Это, во-первых, метафора революции. По-моему, из работы Тименчика об образе трамвая в советской истории… Дело в том, что из работы Тименчика совершенно очевидно, что трамвай — это символ, во всяком случае в советской поэзии, в особенности когда это красный трамвай (у Окуджавы, скажем), это символ хода истории.
У Гумилёва это совершенно очевидный символ революции. То, что он вскочил на подножку этого трамвая — это отражение его судьбы в Русской революции. Он действительно вскочил на её подножку — он приехал из Франции, когда всё уже произошло. Он был во Франции, в Англии, был во Франции представителем, насколько я помню, российского Генштаба (это надо уточнить). Но как бы то ни было, он работал за границей послом уже несуществующей империи и несуществующей армии, по сути. Потом он вернулся и сказал, что «большевики не страшнее львов». В 1918 году, по сути дела… по-моему, даже в 1919-м… нет, в 1918-м — он уже начинает тогда свою культуртрегерскую деятельность, лекции, создаёт «Цех поэтов» (новый цех), окончательно разводится с Ахматовой, женится на Анне Энгельгардт. Он действительно вскочил на подножку этого русского революционного трамвая.

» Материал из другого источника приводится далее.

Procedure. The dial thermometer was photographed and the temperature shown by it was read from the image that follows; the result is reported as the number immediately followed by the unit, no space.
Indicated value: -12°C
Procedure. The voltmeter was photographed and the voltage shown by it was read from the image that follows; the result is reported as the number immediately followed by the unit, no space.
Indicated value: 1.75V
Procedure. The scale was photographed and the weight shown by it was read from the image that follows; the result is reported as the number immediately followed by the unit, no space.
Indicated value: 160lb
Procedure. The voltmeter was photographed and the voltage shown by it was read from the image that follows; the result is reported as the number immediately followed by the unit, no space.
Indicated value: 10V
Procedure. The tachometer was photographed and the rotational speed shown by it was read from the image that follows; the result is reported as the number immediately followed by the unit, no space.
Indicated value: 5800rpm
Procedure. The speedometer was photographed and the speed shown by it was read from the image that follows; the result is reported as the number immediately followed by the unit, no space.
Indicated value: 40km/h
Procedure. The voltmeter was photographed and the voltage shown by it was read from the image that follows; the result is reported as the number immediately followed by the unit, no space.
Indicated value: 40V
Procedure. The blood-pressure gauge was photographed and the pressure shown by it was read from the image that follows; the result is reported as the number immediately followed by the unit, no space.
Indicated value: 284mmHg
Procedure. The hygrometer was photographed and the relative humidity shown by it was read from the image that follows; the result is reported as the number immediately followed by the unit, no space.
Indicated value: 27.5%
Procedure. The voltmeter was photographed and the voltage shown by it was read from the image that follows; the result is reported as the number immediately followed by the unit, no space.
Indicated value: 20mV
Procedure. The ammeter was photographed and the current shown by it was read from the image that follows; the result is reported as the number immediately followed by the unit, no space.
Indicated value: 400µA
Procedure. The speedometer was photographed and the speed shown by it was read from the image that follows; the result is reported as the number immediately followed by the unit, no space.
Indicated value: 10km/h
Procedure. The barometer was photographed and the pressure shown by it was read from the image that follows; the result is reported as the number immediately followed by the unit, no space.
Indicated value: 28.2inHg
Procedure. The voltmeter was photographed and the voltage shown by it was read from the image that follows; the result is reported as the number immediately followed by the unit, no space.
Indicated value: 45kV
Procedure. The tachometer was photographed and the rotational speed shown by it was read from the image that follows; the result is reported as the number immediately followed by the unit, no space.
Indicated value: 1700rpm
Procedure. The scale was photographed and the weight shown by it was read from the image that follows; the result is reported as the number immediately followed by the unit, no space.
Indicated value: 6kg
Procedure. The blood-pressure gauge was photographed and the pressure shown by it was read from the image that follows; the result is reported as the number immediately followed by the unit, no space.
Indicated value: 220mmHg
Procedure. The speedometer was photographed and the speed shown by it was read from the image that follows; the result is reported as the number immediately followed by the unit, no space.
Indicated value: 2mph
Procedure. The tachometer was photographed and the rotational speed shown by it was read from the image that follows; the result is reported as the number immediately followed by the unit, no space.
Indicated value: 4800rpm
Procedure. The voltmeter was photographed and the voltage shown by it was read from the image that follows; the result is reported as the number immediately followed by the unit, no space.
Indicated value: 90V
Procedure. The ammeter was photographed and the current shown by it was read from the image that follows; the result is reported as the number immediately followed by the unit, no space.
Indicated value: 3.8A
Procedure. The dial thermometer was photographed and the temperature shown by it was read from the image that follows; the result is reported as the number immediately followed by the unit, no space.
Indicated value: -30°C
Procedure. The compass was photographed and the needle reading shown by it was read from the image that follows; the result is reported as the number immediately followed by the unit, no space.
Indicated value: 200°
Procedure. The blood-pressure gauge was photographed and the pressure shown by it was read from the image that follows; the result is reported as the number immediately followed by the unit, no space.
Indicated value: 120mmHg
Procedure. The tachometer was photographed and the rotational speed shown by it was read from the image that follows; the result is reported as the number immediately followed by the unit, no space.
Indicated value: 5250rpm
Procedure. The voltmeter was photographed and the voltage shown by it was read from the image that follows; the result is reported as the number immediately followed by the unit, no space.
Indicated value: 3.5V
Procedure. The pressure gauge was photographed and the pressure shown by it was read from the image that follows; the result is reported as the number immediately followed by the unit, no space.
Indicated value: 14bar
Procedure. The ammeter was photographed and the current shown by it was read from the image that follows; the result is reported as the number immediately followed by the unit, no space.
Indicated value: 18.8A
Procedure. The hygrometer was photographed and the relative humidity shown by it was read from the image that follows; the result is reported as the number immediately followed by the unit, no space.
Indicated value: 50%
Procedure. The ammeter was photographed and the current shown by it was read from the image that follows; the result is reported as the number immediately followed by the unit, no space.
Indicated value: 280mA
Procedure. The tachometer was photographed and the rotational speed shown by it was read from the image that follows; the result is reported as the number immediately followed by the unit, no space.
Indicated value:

Что было дальше — трудно сказать однозначно, потому что мне кажется, что Гумилёв не участвовал в заговоре, но говорить о заговоре он мог, мечтать о заговоре он мог. И я думаю, что советская власть совершила огромную ошибку, когда в Гумилёве не увидела, в общем, человека по-настоящему очень близкого к советской утопии, такого единомышленника. Потому что утопия экспансии, конкистадорства, освоения и цивилизации новых земель (не колонизации, а именно цивилизации) — это всё от Гумилёва в русской поэзии. «Большевики пустыни и весны» Луговского — абсолютно гумилёвская книга. Пафос Сельвинского в его «северных» стихах и пафос Симонова — это пафос абсолютно гумилёвский. Не то чтобы его можно было перевербовать, а скорее под него можно было подстроиться. Но Гумилёв, конечно, самый убедительный поэт для советского романтического юношества — вот почему его так любили и знали наизусть. И многие поклонники Маяковского вспоминают, что он многие его стихи цитировал и наизусть знал.
«Заблудившийся трамвай», конечно, пророчество о собственной участи, но главное, что это очень сложная и любопытная метафора духовного пути, духовной сущности Русской революции. Она интерпретирует ведь этот трамвай не просто как страшную разрушительную силу, но и как силу, сближающую времена и миры. Потому что Нил, Сена, вообще великие революционные катаклизмы, через которые этот трамвай мчится,— это, безусловно, их типологизация, нанизывание их на единую силовую линию. Я абсолютно убеждён в том, что и Русская революция, и Великая французская революция, и, скажем, уход евреев из египетского пленения — это события в духовной степени, в степени огромного их духовного значения события равновеликие. И поэтому Гумилёв, на мой взгляд, был глубоко прав.